# Royal standard Meteor



## klukva (25 Окт 2015)

Здравствуйте! К аккордеонным делам не имею ни какого отношения. Но получилось так, что на руках оказался аккордеон Royal Standard meteor 1985 года выпуска. Хранился все время в заводском чехле в условиях квартиры. Играли на нем от силы полгода в музыкалке. Нужно его продать. Подскажите, пожалуйста, какая ему красная цена. Спасибо!


----------



## Kuzalogly (25 Окт 2015)

Метеор 3/4 весьма хорош для подростка в муз. школе.
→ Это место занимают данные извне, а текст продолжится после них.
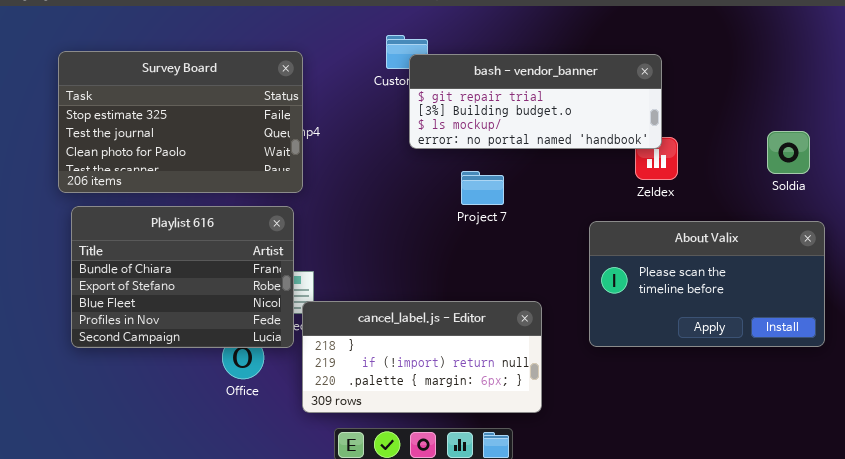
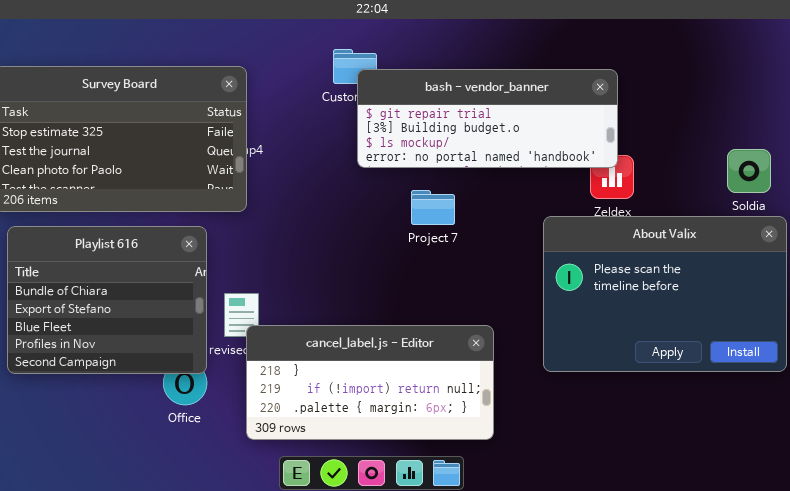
Playlist 616: [71,206,294,348] -> [7,226,207,374], resized
About Valix: [589,221,825,347] -> [543,216,787,372], resized

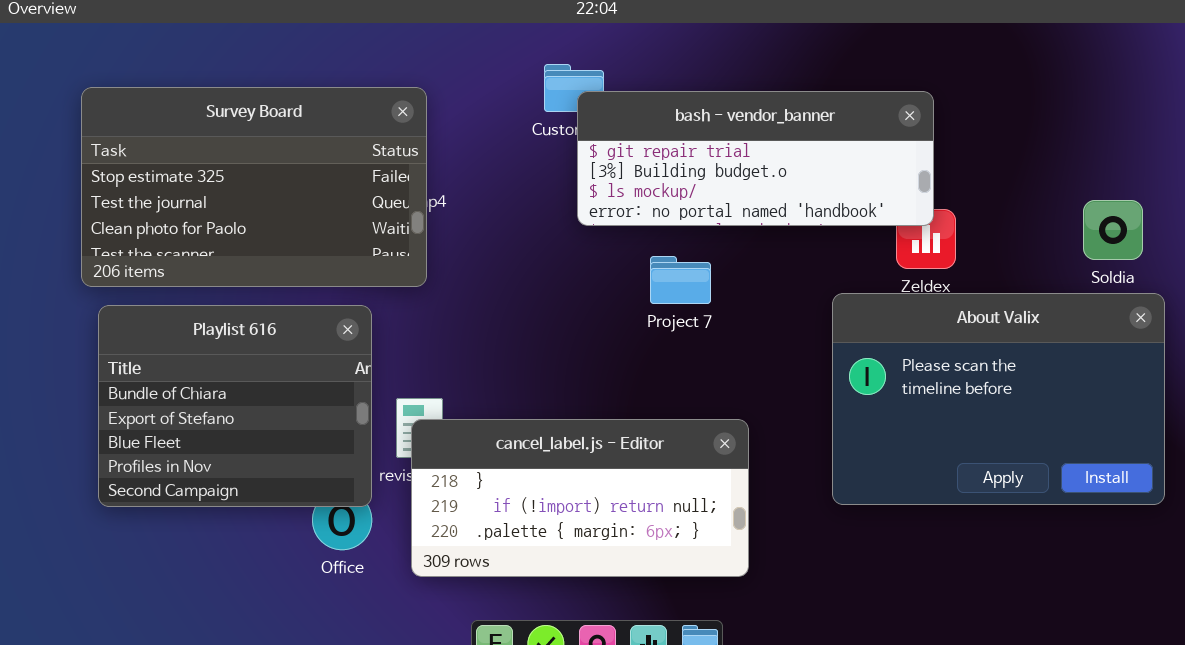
cancel_label.js - Editor: [246,325,494,440] -> [411,419,749,577], moved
Если состояние отличное, то в Москве это будет 17,8 тр. В Сургуте можно просить 21,4 тр. Если не будет спроса- потихоньку уступать.


----------



## любитель (9 Ноя 2015)

Всё так. В районе 15-20 руб. Трудноубиваемый струмент.Но... не люблю розлив. Только для начального обучения.


----------



## Новиков Игорь (9 Ноя 2015)

С розливом там ,вообще то, из пяти,всего два регистра. Ну,а по цене да.15-20 тыс.руб. хотя многолетнее хранение даже в квартирных условиях,не есть хорошо. Инструмент должен дышать.


----------